Em Debate Especial

Balanço da Regulamentação de Telecomunicações

Quarto de uma série especial. Publicado: 13/12/04

 

Existe solução para a questão das

tarifas de uso?

 

Miryan Natividade Borges

mborges@comvetor.com

 

Consultora em telecomunicações Comvetor Estratégias Corporativas

 

Há oito anos atrás, na época da elaboração da lei geral de telecomunicações (LGT), lei nº 9472, de 16 de julho de 1997, o serviço de telefonia fixa era o que possuía maior número de terminais.


Eram 16,5 milhões de terminais fixos instalados enquanto os acessos móveis eram 2,7 milhões. O índice de digitalização da rede era pouco mais de 50%. Existiam 31 operadoras, sendo que 27 pertenciam ao sistema Telebrás e 4 eram independentes.


Dentro deste cenário a LGT no seu artigo 64 estabeleceu: “comporão prestação no regime público as modalidades de serviço de telecomunicações de interesse coletivo, cuja existência universalização e continuidade a própria União compromete-se a assegurar.”

§ **Dados apresentados**:
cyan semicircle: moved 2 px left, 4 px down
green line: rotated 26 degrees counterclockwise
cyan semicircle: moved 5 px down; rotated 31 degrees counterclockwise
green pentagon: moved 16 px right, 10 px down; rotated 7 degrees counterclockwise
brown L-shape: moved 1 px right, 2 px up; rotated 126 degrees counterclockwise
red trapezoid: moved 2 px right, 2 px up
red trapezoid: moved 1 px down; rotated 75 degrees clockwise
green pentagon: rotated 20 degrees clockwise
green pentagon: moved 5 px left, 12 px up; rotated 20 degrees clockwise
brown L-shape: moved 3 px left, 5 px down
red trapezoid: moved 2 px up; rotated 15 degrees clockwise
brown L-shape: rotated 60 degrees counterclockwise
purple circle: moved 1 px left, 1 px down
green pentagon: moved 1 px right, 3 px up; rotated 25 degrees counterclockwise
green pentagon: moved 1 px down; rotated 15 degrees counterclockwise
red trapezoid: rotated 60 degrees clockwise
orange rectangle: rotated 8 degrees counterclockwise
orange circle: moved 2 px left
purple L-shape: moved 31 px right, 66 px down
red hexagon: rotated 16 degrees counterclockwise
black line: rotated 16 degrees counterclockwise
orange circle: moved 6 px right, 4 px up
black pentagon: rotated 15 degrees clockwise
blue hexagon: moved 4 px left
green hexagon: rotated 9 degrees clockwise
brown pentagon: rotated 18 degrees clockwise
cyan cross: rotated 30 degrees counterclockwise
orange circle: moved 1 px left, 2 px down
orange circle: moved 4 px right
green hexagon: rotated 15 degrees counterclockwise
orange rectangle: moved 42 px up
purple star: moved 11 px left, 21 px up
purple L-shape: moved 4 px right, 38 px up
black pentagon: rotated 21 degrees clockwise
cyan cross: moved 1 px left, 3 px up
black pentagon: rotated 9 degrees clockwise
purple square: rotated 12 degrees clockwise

§ **Requisitos das tarefas**:
1. Copie as linhas de dados sem alterações, começando pela primeira delas e parando depois da que contém "green pentagon: moved 1 px right, 3".
2. Prossiga com o artigo sobre a regulamentação das telecomunicações a partir do ponto em que ele termina.
O artigo e as linhas vêm de fontes distintas.

§ **Resultados por tarefa**:
1.
cyan semicircle: moved 2 px left, 4 px down
green line: rotated 26 degrees counterclockwise
cyan semicircle: moved 5 px down; rotated 31 degrees counterclockwise
green pentagon: moved 16 px right, 10 px down; rotated 7 degrees counterclockwise
brown L-shape: moved 1 px right, 2 px up; rotated 126 degrees counterclockwise
red trapezoid: moved 2 px right, 2 px up
red trapezoid: moved 1 px down; rotated 75 degrees clockwise
green pentagon: rotated 20 degrees clockwise
green pentagon: moved 5 px left, 12 px up; rotated 20 degrees clockwise
brown L-shape: moved 3 px left, 5 px down
red trapezoid: moved 2 px up; rotated 15 degrees clockwise
brown L-shape: rotated 60 degrees counterclockwise
purple circle: moved 1 px left, 1 px down
green pentagon: moved 1 px right, 3 px up; rotated 25 degrees counterclockwise

2.
Definiu, ainda, no parágrafo único deste mesmo artigo que: “Incluem-se neste caso as diversas modalidades do serviço telefônico fixo comutado, de qualquer âmbito, destinado ao uso do público em geral.”


Portanto, a LGT não indicou nenhum outro serviço para ser prestado no regime público, apenas o serviço telefônico fixo comutado de qualquer âmbito.


Como previsto no artigo 18 da LGT o Poder Executivo pelo Decreto nº 2534, de 02 de abril de 1998, aprovou o Plano Geral de Outorgas (PGO).


Ficou estabelecido pelo art 1º do PGO que o serviço telefônico fixo comutado destinado ao uso do público em geral seria prestado nos regimes público e privado.


O PGO definiu, também, no seu art 5º que a prestação do STFC no regime público seria outorgada por concessão às operadoras que operavam o serviço telefônico fixo comutado na data da publicação da LGT.

 

O PGO instituiu ainda que os demais serviços de telecomunicações fossem prestados no regime privado.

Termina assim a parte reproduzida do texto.